Berdasarkan pemikiran dan pemaparan Paulus mengenai pernikahan dalam kitab Efesus, menunjukkan bahwa Paulus tidak anti terhadap pernikahan. Dan di bagian ini juga membuktikan bahwa tulisan Paulus dalam 1 Korintus 7:1-9, tidak bertentangan dengan dengan konsepnya mengenai pernikahan dalam kitab Efesus, dan bukan merupakan perbaikan. Konsep Paulus tentang pernikahan dalam kitab Efesus sama dengan konsep dalam kitab Efesus meskipun kitab Efesus ditulis kemudian.

Baca Juga: Efesus 5:22-33 (Peran Suami-Istri Dalam Keluarga Kristen)
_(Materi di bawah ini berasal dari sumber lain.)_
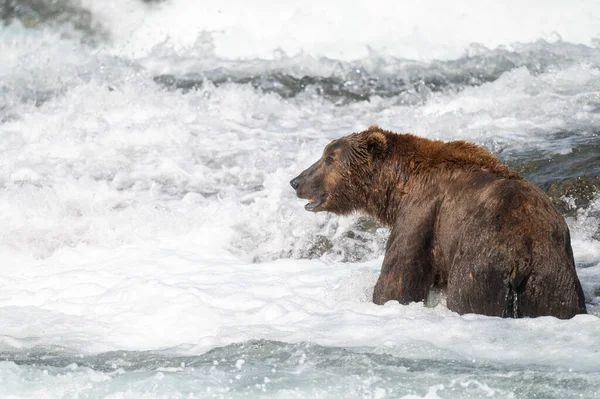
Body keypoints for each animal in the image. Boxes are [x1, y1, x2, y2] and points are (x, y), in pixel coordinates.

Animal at [290, 126, 584, 320]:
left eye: (329, 158)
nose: (296, 181)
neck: (398, 186)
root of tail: (523, 253)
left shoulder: (421, 214)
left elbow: (398, 279)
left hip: (481, 264)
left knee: (468, 297)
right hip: (552, 276)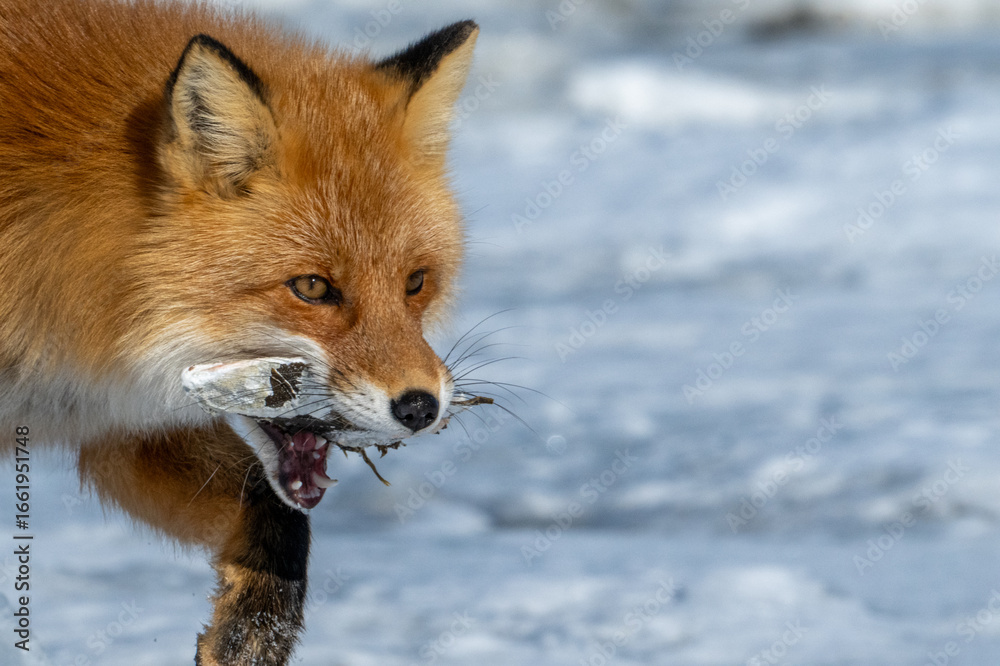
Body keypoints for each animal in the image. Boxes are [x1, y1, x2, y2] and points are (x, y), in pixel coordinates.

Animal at [0, 0, 485, 663]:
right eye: (312, 288)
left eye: (415, 282)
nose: (420, 407)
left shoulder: (119, 424)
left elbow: (273, 516)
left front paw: (251, 633)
Pernyataan-pernyataan Paulus mengenai perkawinan dalam Kitab Efesus, menunjukkan bahwa Paulus sangat menjunjung tinggi pernikahan, sebab ia mendasari kasih suami istri seperti kasih Kristus kepada jemaat. Sehingga kedua prinsip ini menentang konsep inses dalam kehidupan umat Kristen dan menolak kesalah pengertian pemahaman mengenai kebebasan dan tubuh.

Kesimpulan:

Dalam Efesus 5:22-25, Paulus memberikan pandangan yang dalam mengenai hubungan suami-istri dalam kerangka kasih Kristus kepada gereja. Istri diminta untuk tunduk dengan hormat kepada suami, sementara suami diminta untuk mengasihi istri dengan cinta yang berkorban sebagaimana Kristus mengasihi jemaat. Kasih dan ketundukan dalam pernikahan Kristen bukanlah tentang hierarki yang mengesampingkan, tetapi tentang saling melengkapi dan melayani satu sama lain dengan kasih yang tulus. Dengan mengikuti prinsip-prinsip ini, diharapkan pernikahan Kristen dapat menjadi cerminan kasih Kristus bagi dunia.